DALAM wawancara teleponnya yang terbaru dengan beberapa stasiun televisi dan media cetak, Nazaruddin mengungkapkan bahwa Kongres Partai Demokrat di Kota Baru Parahyangan Bandung yang lalu bergelimang money politic. Calon Ketua Umum Anas Urbaningrum berhasil menyawer dana dari mana-mana yang jumlahnya mencapai hampir US$ 20 juta. Menjelang Kongres, dengan sebuah mobil box, sekitar 50 miliar rupiah dibawa dari Jakarta dan disimpan di salah satu kamar Hotel Aston, untuk persediaan menopang keperluan memenangkan Anas Urbaningrum. Cerita ini menarik, karena pada saat kongres itu berlangsung beberapa sumber lain bercerita tentang besarnya akumulasi uang yang menumpuk dan beredar di sekitar arena pemilihan. Bukan hanya kubu Anas yang menyediakan dana besar, melainkan setiap kubu pada dasarnya melakukan persiapan serupa. Bahwa ada dana yang dibawa ke Bandung saat itu, terkonfirmasi pula melalui keterangan seorang staf Nazaruddin yang mengakui membawa uang dalam jumlah besar dari Jakarta.

Apa yang terjadi di Partai Demokrat ini, mengingatkan kita pada cerita yang sama, tentang beredarnya dana besar dalam Munas Golkar di Pakanbaru yang menghasilkan Ketua Umum Aburizal Bakrie. Hal yang sama, lima tahun sebelumnya, dalam Munas Golkar di Nusa Dua Bali, saat Jusuf Kalla memenangkan kursi Ketua Umum Golkar. Dua peristiwa dengan dua partai berbeda, telah saling mengkonfirmasi mengenai telah terjadinya politik uang dalam kehidupan kepartaian di Indonesia.

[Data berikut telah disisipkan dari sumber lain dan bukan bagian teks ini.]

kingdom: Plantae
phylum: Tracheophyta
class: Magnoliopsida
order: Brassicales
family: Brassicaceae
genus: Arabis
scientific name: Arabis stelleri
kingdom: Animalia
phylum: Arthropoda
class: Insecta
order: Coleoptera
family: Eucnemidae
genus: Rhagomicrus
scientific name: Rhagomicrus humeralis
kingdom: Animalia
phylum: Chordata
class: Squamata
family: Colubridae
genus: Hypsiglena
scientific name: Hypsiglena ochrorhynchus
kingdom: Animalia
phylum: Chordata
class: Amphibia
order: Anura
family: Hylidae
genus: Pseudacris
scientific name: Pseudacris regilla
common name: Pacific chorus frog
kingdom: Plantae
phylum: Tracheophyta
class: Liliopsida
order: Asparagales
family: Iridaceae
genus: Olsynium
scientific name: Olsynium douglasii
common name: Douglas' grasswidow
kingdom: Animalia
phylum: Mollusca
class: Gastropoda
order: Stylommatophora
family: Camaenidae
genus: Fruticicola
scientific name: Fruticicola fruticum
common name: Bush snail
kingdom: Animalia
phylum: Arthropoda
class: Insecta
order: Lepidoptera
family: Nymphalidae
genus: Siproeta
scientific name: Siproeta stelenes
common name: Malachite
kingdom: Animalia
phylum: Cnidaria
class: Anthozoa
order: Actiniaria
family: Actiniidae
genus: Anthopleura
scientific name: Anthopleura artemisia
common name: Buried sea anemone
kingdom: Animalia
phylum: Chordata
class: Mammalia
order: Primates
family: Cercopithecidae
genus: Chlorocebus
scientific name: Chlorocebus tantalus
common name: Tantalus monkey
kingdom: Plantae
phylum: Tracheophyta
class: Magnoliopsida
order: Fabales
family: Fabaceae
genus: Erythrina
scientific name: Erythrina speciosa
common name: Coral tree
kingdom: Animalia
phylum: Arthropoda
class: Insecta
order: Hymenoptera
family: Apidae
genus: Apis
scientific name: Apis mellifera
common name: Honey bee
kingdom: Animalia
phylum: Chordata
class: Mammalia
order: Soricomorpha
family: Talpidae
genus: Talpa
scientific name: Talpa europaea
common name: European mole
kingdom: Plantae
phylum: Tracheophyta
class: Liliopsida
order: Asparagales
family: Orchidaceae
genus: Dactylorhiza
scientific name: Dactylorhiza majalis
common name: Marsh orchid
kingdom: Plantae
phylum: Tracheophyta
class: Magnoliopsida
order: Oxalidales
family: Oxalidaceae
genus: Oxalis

MELALUI wawancara telepon itu, Nazaruddin juga melontarkan tuduhan tentang tidak bersihnya KPK dari ‘para maling’. Ia menyebut nama Chandra Hamzah, yang pernah juga dituduh dalam kasus suap terkait perkara Anggoro dan Anggodo Wijaya. Nazaruddin mengatakan Chandra Hamzah melakukan deal dengan Anas Urbaningrum, akan didukung untuk menjadi pimpinan KPK lagi (bersama Ade Rahardja) dengan syarat KPK tidak mengutik-utik Anas dan Angelina Sondakh dalam rentetan kasus yang mencuat belakangan ini. Nazaruddin mengaku punya bukti rekaman CCTV yang bisa membuktikan adanya pertemuan itu. Reaksi beberapa pimpinan KPK terhadap tudingan Nazaruddin, tidak cukup positif sekali ini. Ada kecenderungan mekanisme defensif para pimpinan KPK ini lebih mengedepan, sehingga memerlukan untuk menyerang balik bahwa Nazaruddin tak bisa dipercaya. Bagaimana kalau tudingan Nazaruddin kali ini ada benarnya? Kenapa KPK tak memilih saja untuk segera melakukan penyelidikan ke dalam dirinya? Apapun hasilnya, tetap saja baik bagi KPK. Kalau ada yang kotor, KPK bisa membersihkan diri dan layak tetap dipercaya. Kalau tak terbukti, orang akan semakin yakin terhadap kebersihan KPK, sehingga memilih akan selalu menempatkan diri bersama KPK setiap kali ada upaya memojokkan KPK.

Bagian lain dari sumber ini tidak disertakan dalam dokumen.